Courtesy: Pakistan Today
In a groundbreaking agreement last November, the Chinese government committed to invest over $45 billion in China-Pak Economic Corridor (CPEC). This corridor will connect Gwadar with Chinese city of Kashgar in the Xinjiang autonomous region, through highways, rail link and oil-gas pipelines. This project was dubbed as a “game changer” by Prime Minister Nawaz Sharif for the region. Recently, CPEC has been in news for its proposed change in route. This proposal has made this entire project controversial from the outset.
The new proposed route bypasses a major portion of Balochistan and Khyber Pakhtunkhwa (KP). This change has triggered opposition from politicians of both western provinces. Presently there are three possible routes for this corridor; eastern-route, western-route and a third alternative route.
The government has decided to go on with the eastern-route. This will connect Gwadar with Kashgar via Gadani-Khuzdar-Ratodero-Sukkur-Multan-Lahore-Islamabad-Havelian and then Karakoram Highway which extends to Kashgar. Federal Minister of Planning and Development Ahsan Iqbal claims that the eastern route has been chosen at the behest of the Chinese government.
The western-route for CPEC stretches from Gwadar to Kashgar via Awaran-Ratodero-Naseerabad-Dera Bugti-DG Khan-DI Khan-Swat and it joins Karakoram Highway at Gilgit. This route is not much different from the eastern-route in bypassing majority of the areas in Balochistan.
A third alternative route connects Gwadar to Kashgar via Turbat-Panjgur-Kalat-Quetta-Zhob-DI Khan-Swat and Gilgit. Politicians from Balochistan and KP are demanding that CPEC should be built on this third alternative route. The government, however, claims that the original route for the corridor was the western-route. As a result, confusion still surrounds the original route of this corridor.
There are two factors that need to be considered while choosing the route. The first factor is feasibility. Based on this factor, no doubt, eastern-route is most feasible. Existing road and railway infrastructure, in Sindh and Punjab, will be used in case of easter-Route. Terrain is rigid and extremely difficult for construction on both western and third route. So, eastern route will be completed in shorter period with less costs and hurdles.
Second factor to be considered is the political factor. This proposed corridor is not called game-changer without any reason. It would bring massive development over the course of time in all the areas it touches, and beyond. Choosing the eastern-route would deprive Balochistan and KP of the economic benefits of CPEC. Punjab and Sindh are relatively developed as compared to Balochistan and KP. Choosing the eastern-route will further broaden the economic disparity in favour of Sindh and Punjab.
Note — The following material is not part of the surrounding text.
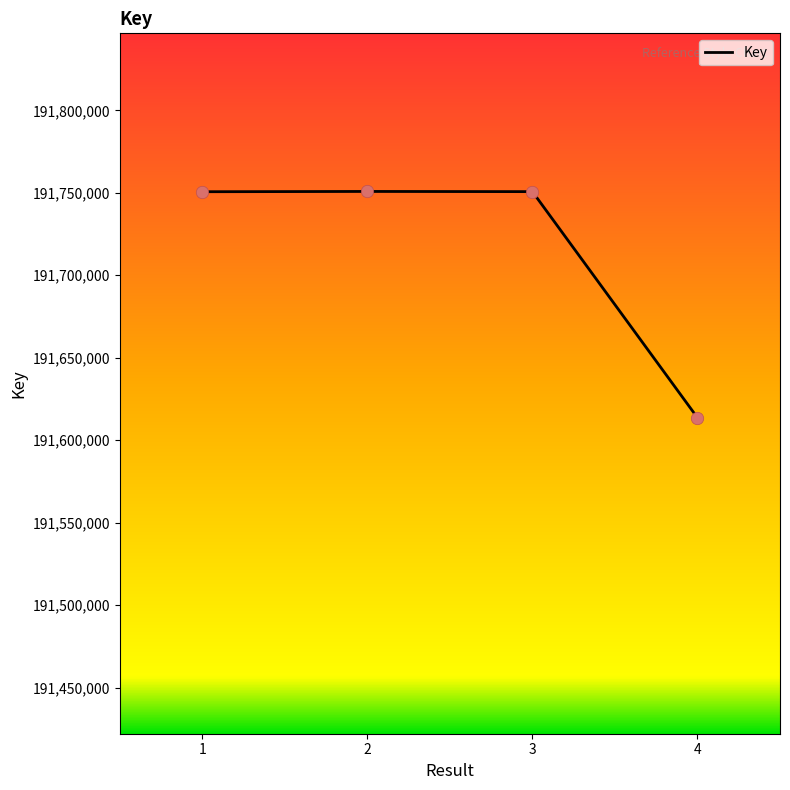

What is the change in value from 1 to 2?

+169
This will consequently aggravate inter-provincial discord. It would further reiterate the assertion that Nawaz Sharif only protects the interests of his constituency ie north Punjab. Therefore, the eastern-route should be avoided at all costs, for political reasons.
Oft-forgotten and the most important stakeholders in this debate are the people of Gwadar. Gwadar is the centre of attention for this entire corridor but ground realities in Gwadar paint a different picture altogether. There is an acute shortage of clean drinking water, lack of basic health care facilities and almost zero employment opportunities in Gwadar city. In such a situation, people of Gwadar would resent any project that would not benefit them. Member of National Assembly from Gwadar, Essa Noori, rejects the project as a means of exploitation and converting local population into a minority. Development of Gwadar is a pre-requisite for successful accomplishment of the Economic Corridor Project and government has, thus far, shown no inclination towards it.
Not everyone has high hopes from the proposed economic corridor. Siddique Baloch, Editor-in-Chief of Balochistan Express, veteran journalist and expert on economic affairs, terms controversy on route change of CPEC as “nonsensical.” According to him, this proposed corridor will pass through Gilgit-Baltistan which is a disputed territory according to constitution of Pakistan and UN resolutions relating to Kashmir. He believes that China would never use a corridor, in the long-term, which passes through a disputed territory. He maintains that China is eyeing the Chabahar port in Iran, situated at a distance of 100 KM from Gwadar, for transit trade.
Will the prophesy of Mr Baloch prove true? Only time will tell. Meanwhile, a decision has to be made on the route quickly because construction work on certain parts of the corridor has already commenced. In the best interests of Pakistan, the third route should be chosen. This decision will result in economic development of Balochistan and KP, which will create economic parity among federating units. This, in turn, will strengthen the federation.
Success of CPEC depends on the support of people of Gwadar for this project. That can only be achieved by developing Gwadar in the real sense. All the politicians and members of civil society who are protesting for change in route of CPEC should, therefore, also protest for much-needed development work in Gwadar.